Taïwan-Chine : Regards croisés

Histoire, mémoire, espaces d’altérité

Souvenirs de...

Après avoir présenté, depuis 2020, cinq histoires illustrées donnant forme aux récits mémoriels de la génération des années 80, la rubrique « Taïwan-Chine : Regards croisés » évolue pour devenir un livre illustré, accompagné de notices historiques, paru au cours du premier semestre 2023 aux Éditions You Feng (Paris).

 

Livre disponible sur le site Éditions You Feng
Taiwan-Chine, Imaginaires croisés, Samia Ferhat, French Taïwan Studies

Samia Ferhat, Taïwan-Chine : Imaginaires croisés – 海峽兩岸—想像交織的記憶, Paris : Éditions You Feng, 2023, 271p., ISBN : 979-10-367-0194-8.

Ce livre est une édition en deux langues : français et chinois.

Avant-propos

 

 

De retour à Paris après presque dix années de vie à Taïwan, j’eus l’occasion, au début des années 2000, d’observer pour la première fois des interactions entre jeunes Chinois et Taïwanais. Celles-ci se tenaient principalement au sein des institutions dans lesquelles j’enseignais. Peu nombreux, il y avait néanmoins toujours deux ou trois étudiants venus de Chine et de Taïwan dans mes classes. Les étudiants chinois manifestaient en général beaucoup de curiosité à l’égard de la société taïwanaise, certains revendiquant même un lien affectif privilégié avec sa population. À cette revendication d’une proximité affective, les jeunes Taïwanais opposaient généralement le constat d’un profond fossé qui les séparait les uns des autres.

C’est afin de comprendre ce différentiel de perception que j’ai mené à partir de la fin des années 2000 plusieurs expérimentations scientifiques, dont des entretiens réalisés auprès d’une soixantaine de jeunes Chinois et Taïwanais nés dans les années 1980. J’ai alors recueilli de nombreux récits, qui non seulement évoquaient divers épisodes de la mémoire familiale et individuelle, mais rendaient aussi compte d’expériences d’interaction avec celles et ceux venus de l’autre côté du détroit.

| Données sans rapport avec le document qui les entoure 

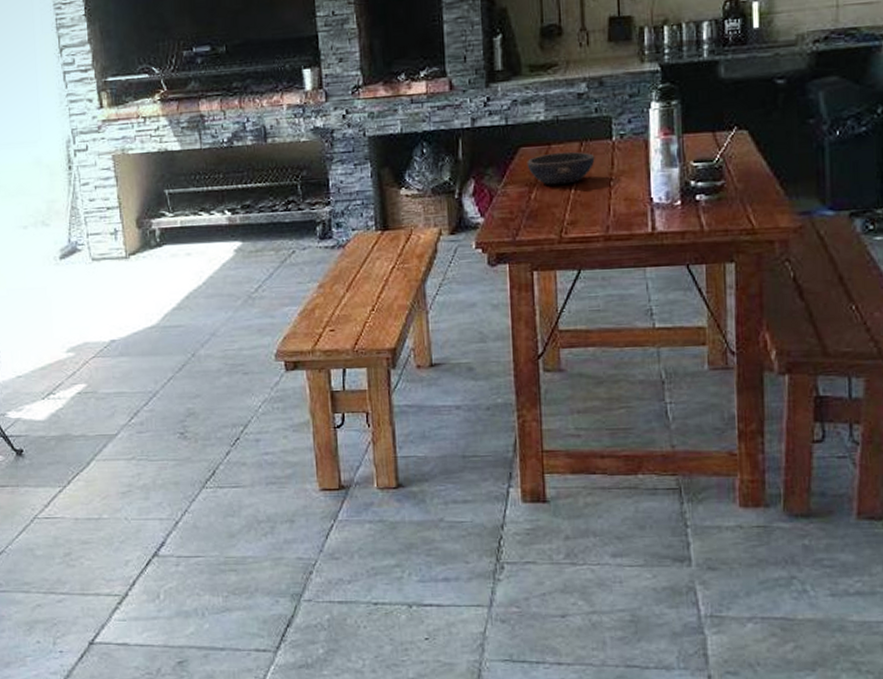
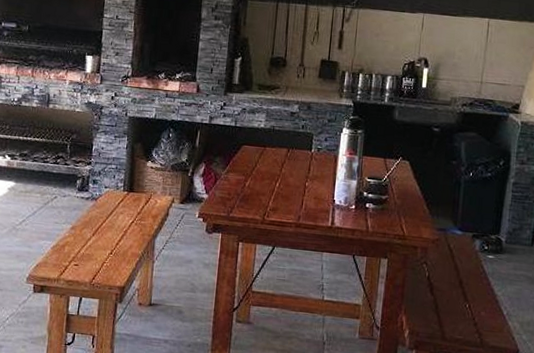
bowl: present [527,151,595,185] -> none [246,153,297,179]

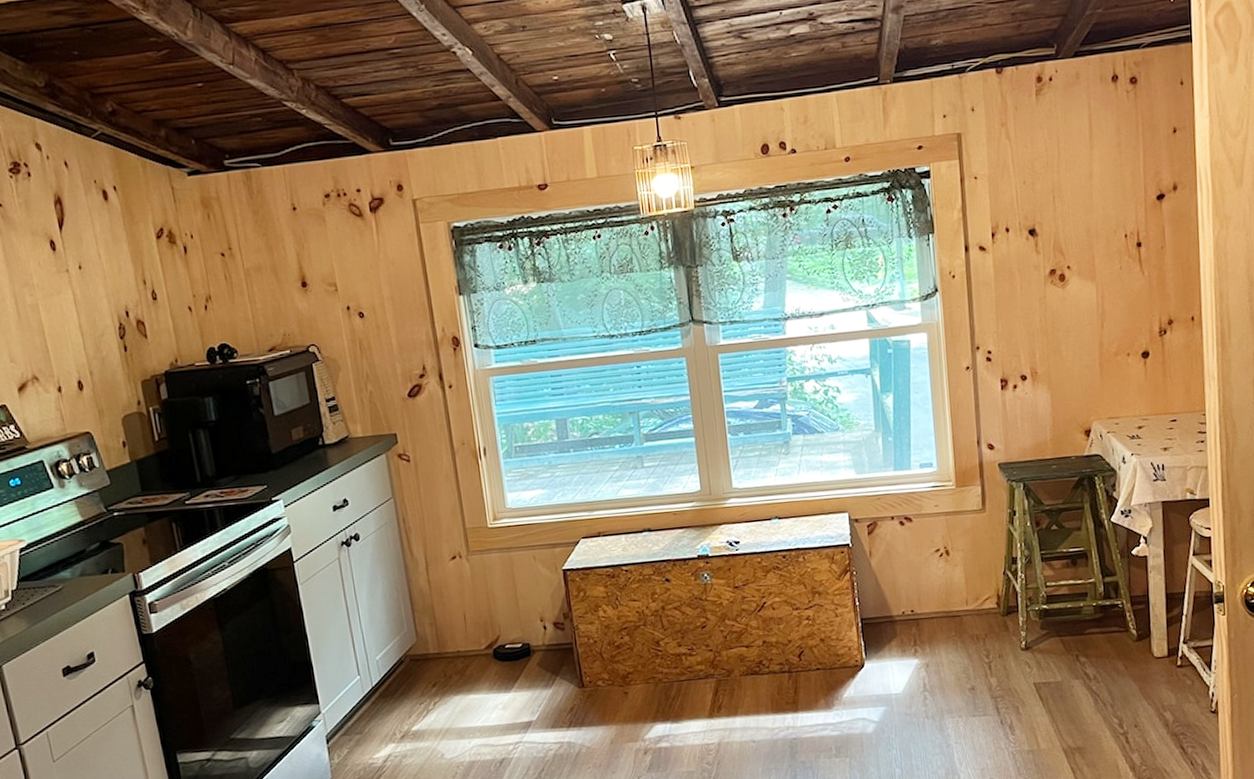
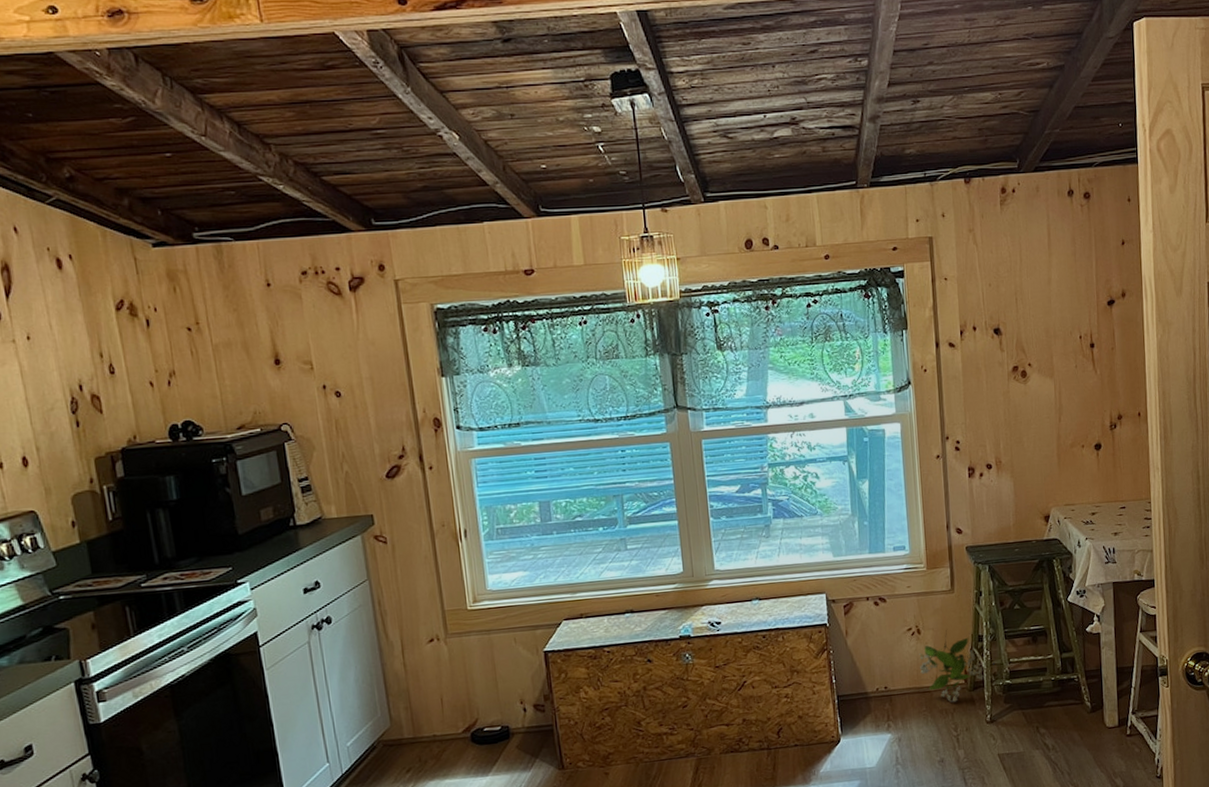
decorative plant: none [948,551,1031,628] -> present [919,630,995,703]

Ce sont neuf de ces récits que nous découvrons dans  ce volume : ceux de Ayuan (阿远), Aji (阿吉), Awang (阿旺), Xiaoying (小英), Xiaomei (小妹), Xiaoyu (小玉), Xiaotong (小彤), Awen (阿文) et Xiaolan (小蘭). Les dessins de L.H., tout en nous plongeant dans leur imaginaire historique et mémoriel, nous permettent aussi de saisir la sensibilité de leur époque. Toutefois, les récits de ces jeunes sont à considérer comme des narrations mémorielles nourries des souvenirs entendus de leurs aînés, ou de leurs propres expériences personnelles ; ils n’ont aucunement vocation à « dire l’histoire ». C’est pourquoi, la troisième partie de cet ouvrage présente dix notices rédigées par des spécialistes de la Chine, de Taïwan et de la Corée. Elles nous permettent d’appréhender de manière plus précise l’arrière-plan des événements se trouvant au cœur des récits. Je tiens à remercier très chaleureusement Danielle Elisseeff, David Serfass, Victor Louzon, Fu Si-tai (傅思台), Alain Delissen, Isabelle Thireau, Xiaohong Xiao-Planes (萧小红), Michel Bonnin, Philippe Chevalerias et Chantal Zheng d’avoir accepté de participer à ce projet.

Le travail d’adaptation des textes en chinois s’est avéré particulièrement long et difficile. Je suis particulièrement reconnaissante à mes amis et collègues qui m’ont aidé à le mener à bien. Je salue notamment Hsieh Chwenching謝淳清, Yan Ai-lin顏艾琳, Liu Chanyueh劉展岳, Liu Si刘思 et Hsu Demin徐德敏. Par ailleurs, afin de respecter les pratiques linguistiques et culturelles des jeunes Taïwanais et Chinois, ainsi que la singularité du contenu de leurs récits, j’ai choisi d’utiliser respectivement les caractères complexes et simplifiés.